The latter, on the other hand, was based on the 1993 novel by Irvine Welsh, which takes a variety of Welsh’s short stories and fleshes them out into a narrative. Its focus is on a gang of heroin addicts and is written entirely in Scottish dialect. Our protagonist Mark “Rent-boy” Renton is a young junkie running with a crowd of fellow addicts until he is caught shoplifting to feed his habit. Forced to go cold turkey, he is delighted to be free of his old lifestyle, but finds his existence pointless and boring without an all-consuming addiction to drive his every decision. Moving away to start a new life, he is pursued by his old colleagues who are on the run and want him to take part in a fortuitous drug deal to fund their flight from justice. In the end, Renton pulls a fast one and does a runner with the drug money.

The novels themselves bear little similarity to one another. Trainspotting has a wandering portmanteau style, fitting its origins, while Clockwork Orange is a first-person narrative with a clear structure and message. Stanley Kubrick’s 1971 adaptation of A Clockwork Orange and Danny Boyle’s 1996 version of Trainspotting, on the other hand, have a definite similarity.

Both films retain the unique dialogue, but enhance the text by utilising the unique visual style of two cult directors. Both Kubrick and Boyle use humour and surrealism to alleviate the bleak tone of the plot. Unfortunately, some critics felt this served to romanticise heroin and rape, respectively, leading to controversy and a backlash that saw Trainspotting attacked by US Senator Bob Dole, while Kubrick himself removed Clockwork Orange from UK distribution after tenuous stories emerged suggesting crimes copycatting the film were being committed.

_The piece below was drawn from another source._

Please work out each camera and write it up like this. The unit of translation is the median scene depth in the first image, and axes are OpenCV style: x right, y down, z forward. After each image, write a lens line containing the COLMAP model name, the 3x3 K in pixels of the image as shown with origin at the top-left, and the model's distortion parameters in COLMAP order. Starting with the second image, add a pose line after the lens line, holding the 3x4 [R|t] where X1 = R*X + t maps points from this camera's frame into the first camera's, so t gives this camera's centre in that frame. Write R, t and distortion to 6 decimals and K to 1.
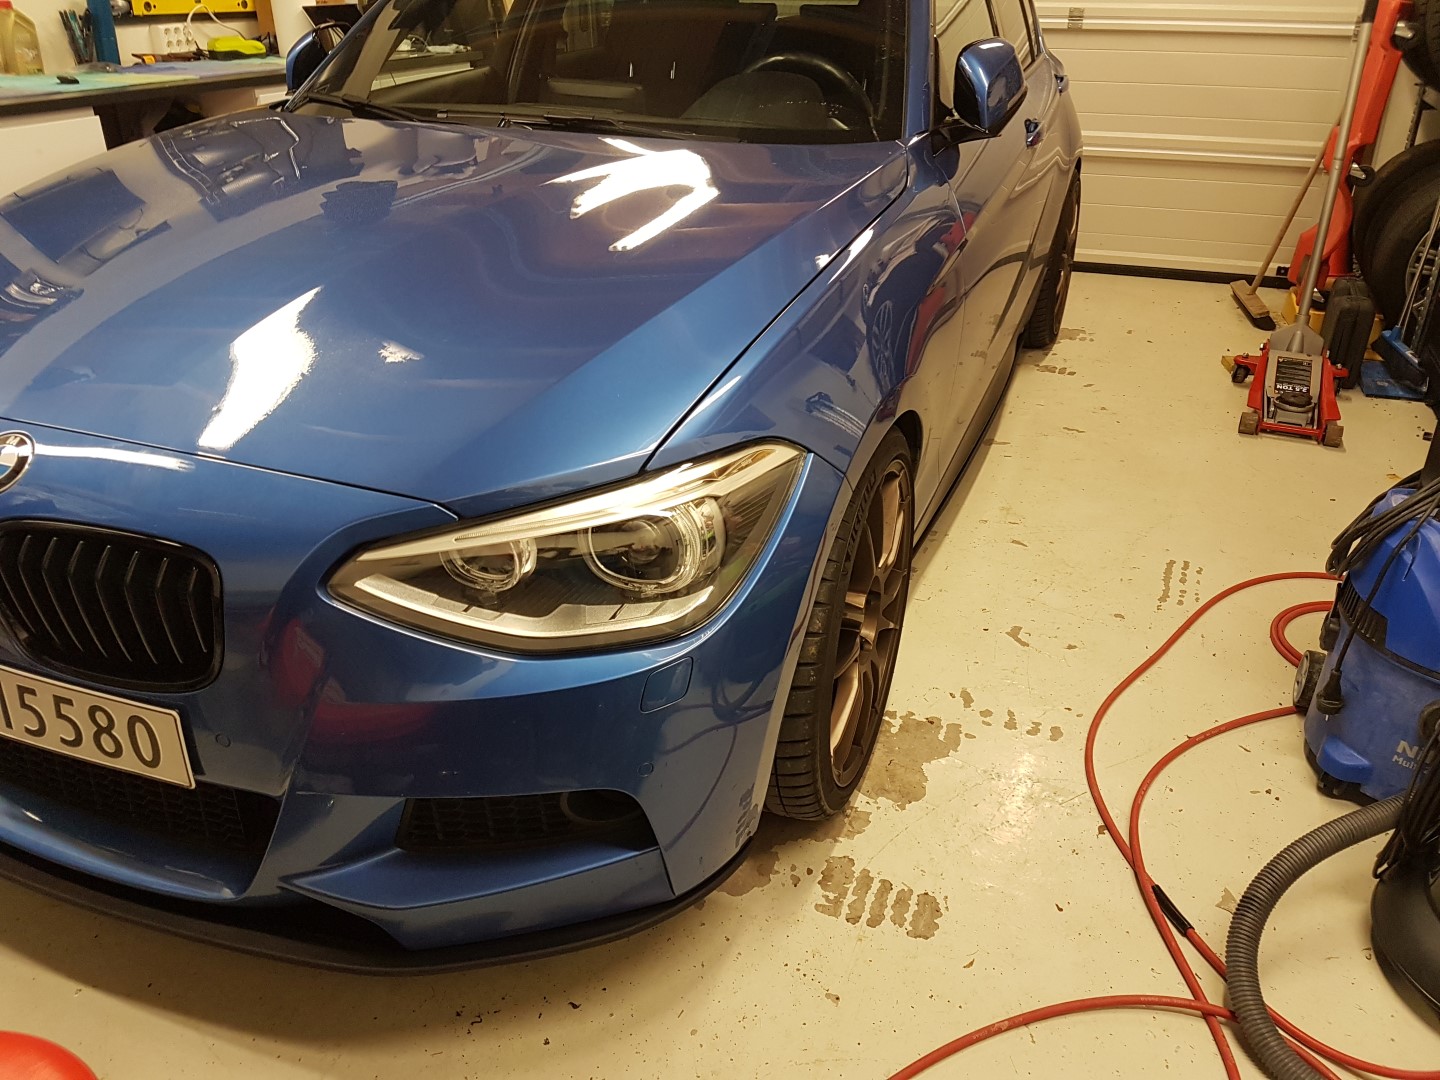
lens RADIAL K [[1084.3, 0, 718.5], [0, 1084.3, 533.6], [0, 0, 1]] dist [-0.014328, -0.010659]
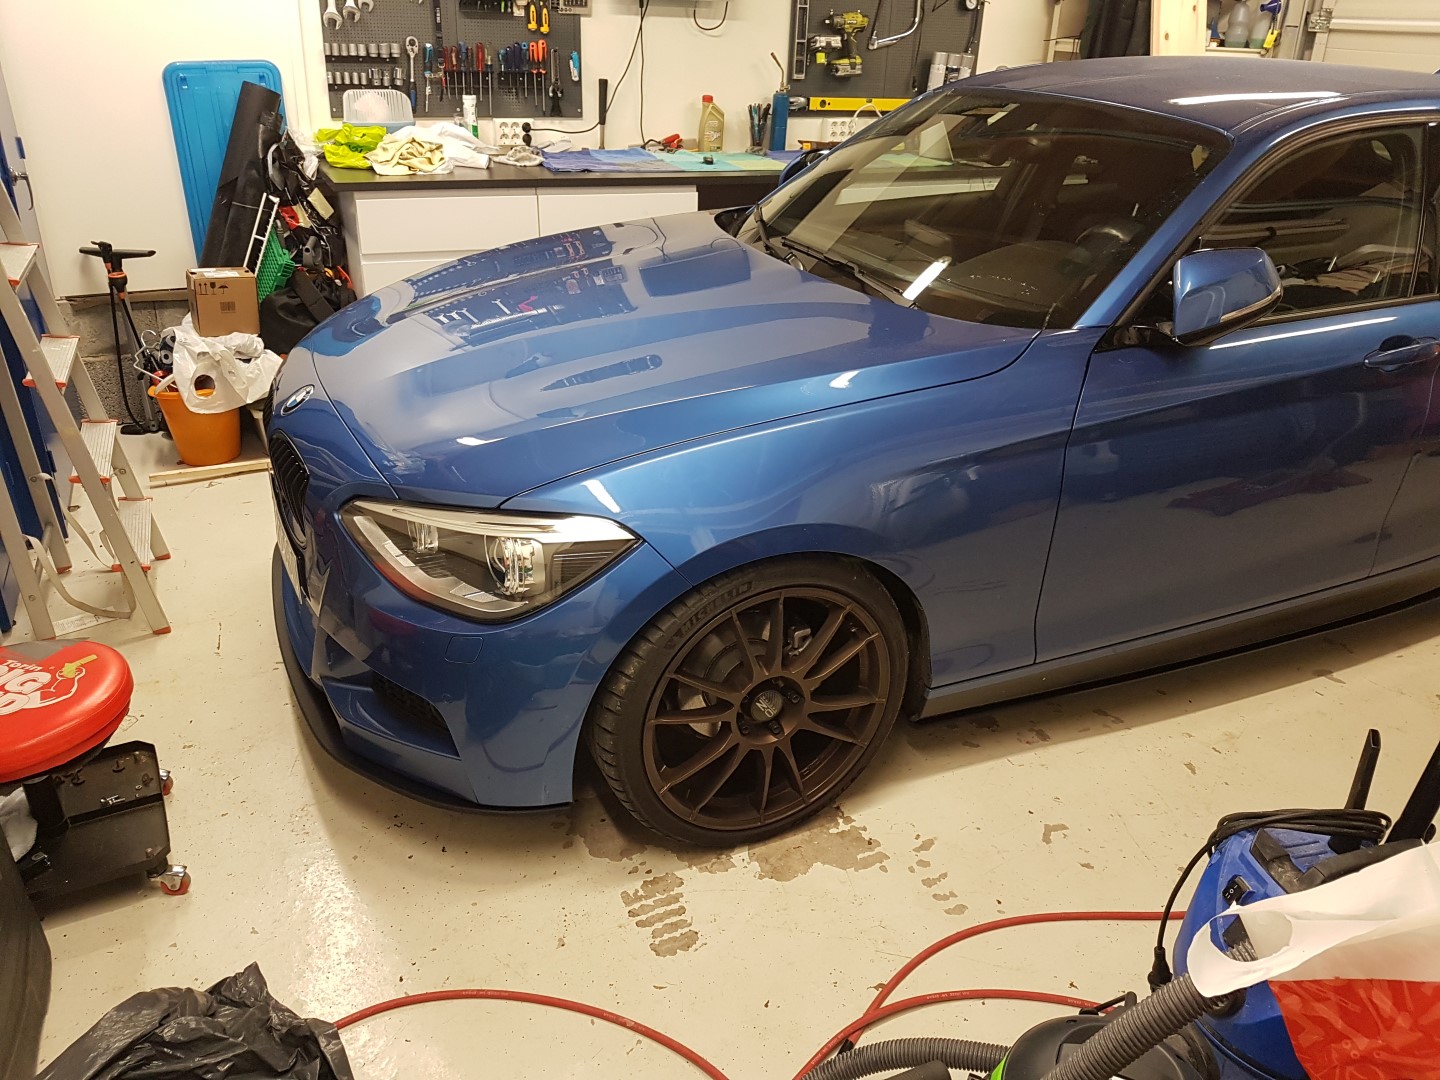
lens RADIAL K [[1084.3, 0, 718.0], [0, 1084.3, 546.6], [0, 0, 1]] dist [-0.014328, -0.010659]
pose [[0.721372, 0.322834, -0.612700, 0.756184], [-0.343309, 0.935046, 0.088478, -0.171684], [0.601466, 0.146520, 0.785348, 0.006405]]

Much of the controversy that Clockwork Orange inspired came from the juxtaposition of violent acts with light-hearted music such as the title song of Singin’ In The Rain and the uplifting crescendos of Beethoven’s Ninth. Elsewhere, the film was the first to use a vocoder in its synth music. It was a brave, experimental choice that paved the way for movie soundtracks to come.

Trainspotting, meanwhile, used a large selection of indie dance on its soundtrack, which was so popular that a second volume was released a year after the original. Indeed, a Vanity Fair poll ranked the film’s music as the seventh-best soundtrack of all time. Like Clockwork Orange, the film wouldn’t be the same without the particular music choices of the directors.

Lastly, both films made the careers of young British actors. Clockwork Orange is still the movie Malcolm McDowell is most famous for, over 40 years later, while Ewan McGregor ended up in Star Wars off the back of his performance in Trainspotting. Indeed, McDowell and McGregor have tread similar paths in their careers. Both are thespians with immense talent, but more than happy to slum it in genre trash roles, often naked.

Despite all of this, there isn’t even a question of Trainspotting being influenced by Clockwork Orange. Trainspotting’s narrative grew organically from random short stories with the same group of characters and, in written form, has little to do with Burgess’ novel or Kubrick’s film. It’s a simple case of serendipitous synchronicity.

If there is anything we can take away from the comparison, it’s just how prescient A Clockwork Orange is. If a gritty, realistic drama drawn from life experiences is that similar to a future-set story made 25 years earlier, it must have been onto something.